Of course, we had a good idea of what was going to happen in Dobbs the month before the ruling came out, when Politico published a leaked draft of Justice Samuel Alito’s opinion tossing federal abortion rights — and decades of precedent — aside. We knew for sure when the opinion was issued on June 24, 2022, with five Republican appointees voting to overturn Roe: Alito, Clarence Thomas, Neil Gorsuch, Brett Kavanaugh and Amy Coney Barrett. (Chief Justice John Roberts wrote a separate opinion that didn’t go as far as his GOP colleagues but still would have further curtailed abortion rights.)

The reality is that abortion opponents don’t want the court to stay out of the issue.

Predictably, the loss of federal abortion rights caused a series of nightmare scenarios across the country, with red states pushing bans and 2022 becoming what the Guttmacher Institute, a research organization that supports reproductive rights, called “a devastating year for abortion rights and reproductive health generally.” Most abortions are banned in at least 13 states, according to The New York Times’ tracker. And though they won’t pass through the Senate or the White House, the newly minted Republican majority in the House is pushing for further restrictions.

And it’s important to remember what it can mean when abortion is banned: Not only is health care unavailable, it’s criminalized. For example, questions were raised in Alabama recently over whether the attorney general was in favor of imprisoning women for taking abortion pills. The mere possibility of such a thing is a function of the supposedly benign act of “sending the issue back to the states,” as abortion opponents have framed the Dobbs decision.

Indeed, Republicans have felt at the polls the public’s general disgust with the extreme ruling. After all, a majority of Americans believe abortion should be legal in all or most cases. Even former President Donald Trump, who appointed three of the justices in the Dobbs majority during his presidency, acknowledged the issue’s negative impact on Republicans politically in last year’s midterm elections, posting on his Truth Social platform afterward:  

It wasn’t my fault that the Republicans didn’t live up to expectations in the MidTerms. I was 233-20! It was the “abortion issue,” poorly handled by many Republicans, especially those that firmly insisted on No Exceptions, even in the case of Rape, Incest, or Life of the Mother, that lost large numbers of Voters. Also, the people that pushed so hard, for decades, against abortion, got their wish from the U.S. Supreme Court, & just plain disappeared, not to be seen again. Plus, Mitch stupid $’s!

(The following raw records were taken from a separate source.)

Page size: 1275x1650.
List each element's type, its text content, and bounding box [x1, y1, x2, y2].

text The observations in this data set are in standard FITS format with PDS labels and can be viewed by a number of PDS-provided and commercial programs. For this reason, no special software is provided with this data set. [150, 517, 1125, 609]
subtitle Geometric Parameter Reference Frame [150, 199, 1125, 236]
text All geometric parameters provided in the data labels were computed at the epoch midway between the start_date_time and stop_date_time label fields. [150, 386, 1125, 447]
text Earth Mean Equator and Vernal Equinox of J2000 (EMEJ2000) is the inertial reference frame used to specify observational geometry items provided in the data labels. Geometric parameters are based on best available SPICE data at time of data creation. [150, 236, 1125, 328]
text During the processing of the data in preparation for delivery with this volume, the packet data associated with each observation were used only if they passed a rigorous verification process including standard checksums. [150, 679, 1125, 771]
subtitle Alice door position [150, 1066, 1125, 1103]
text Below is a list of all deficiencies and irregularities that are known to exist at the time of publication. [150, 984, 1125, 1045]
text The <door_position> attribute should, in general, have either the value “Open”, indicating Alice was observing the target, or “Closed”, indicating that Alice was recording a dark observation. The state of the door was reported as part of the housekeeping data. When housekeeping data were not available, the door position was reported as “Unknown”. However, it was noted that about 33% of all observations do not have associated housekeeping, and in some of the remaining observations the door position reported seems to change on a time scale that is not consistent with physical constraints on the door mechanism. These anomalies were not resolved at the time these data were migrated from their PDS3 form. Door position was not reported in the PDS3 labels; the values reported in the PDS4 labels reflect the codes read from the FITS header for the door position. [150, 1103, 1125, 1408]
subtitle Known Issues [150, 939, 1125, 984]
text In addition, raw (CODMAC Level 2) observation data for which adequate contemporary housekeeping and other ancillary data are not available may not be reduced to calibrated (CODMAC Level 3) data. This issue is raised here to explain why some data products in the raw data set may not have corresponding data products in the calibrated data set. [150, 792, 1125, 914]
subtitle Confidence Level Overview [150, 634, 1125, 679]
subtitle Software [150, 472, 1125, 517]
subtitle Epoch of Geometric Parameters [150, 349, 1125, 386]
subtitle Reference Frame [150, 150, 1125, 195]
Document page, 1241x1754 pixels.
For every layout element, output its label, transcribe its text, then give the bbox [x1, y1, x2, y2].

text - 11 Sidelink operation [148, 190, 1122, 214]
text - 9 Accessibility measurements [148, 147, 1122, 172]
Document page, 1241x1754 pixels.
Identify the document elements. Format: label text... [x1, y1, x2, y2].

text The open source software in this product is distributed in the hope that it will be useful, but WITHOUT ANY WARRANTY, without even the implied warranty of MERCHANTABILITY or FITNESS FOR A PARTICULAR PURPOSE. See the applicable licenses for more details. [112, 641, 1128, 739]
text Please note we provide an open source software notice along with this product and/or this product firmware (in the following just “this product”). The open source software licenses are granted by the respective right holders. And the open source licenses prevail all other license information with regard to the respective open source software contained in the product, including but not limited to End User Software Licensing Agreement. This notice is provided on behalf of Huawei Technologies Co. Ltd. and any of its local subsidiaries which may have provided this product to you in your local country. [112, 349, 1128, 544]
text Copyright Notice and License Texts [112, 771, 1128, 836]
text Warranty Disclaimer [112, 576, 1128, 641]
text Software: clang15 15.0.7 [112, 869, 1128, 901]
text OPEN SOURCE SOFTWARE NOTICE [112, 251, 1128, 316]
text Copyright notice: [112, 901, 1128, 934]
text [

​And that’s just the damage that Dobbs itself has wrought — which, to be clear, cannot be overstated. There’s no guarantee that’s the end of the road even for the Supreme Court. The logic of Alito’s Dobbs opinion is the court purporting to stay out of the issue. But on top of that approach feigning ignorance of the court’s power and impact on society, the reality is that abortion opponents don’t want the court to stay out of the issue.

Rather, they want the court to affirmatively ban abortion through so-called fetal personhood, as opposed to just allowing states to choose whether to ban it or not. The Supreme Court turned away an appeal pressing the personhood argument last year. And it would be inconsistent with Dobbs for the Supreme Court to embrace the fetal personhood argument. But Dobbs overruled long-standing precedent in Roe, so we can’t assume that the court will be consistent about an issue on which it hasn’t been consistent.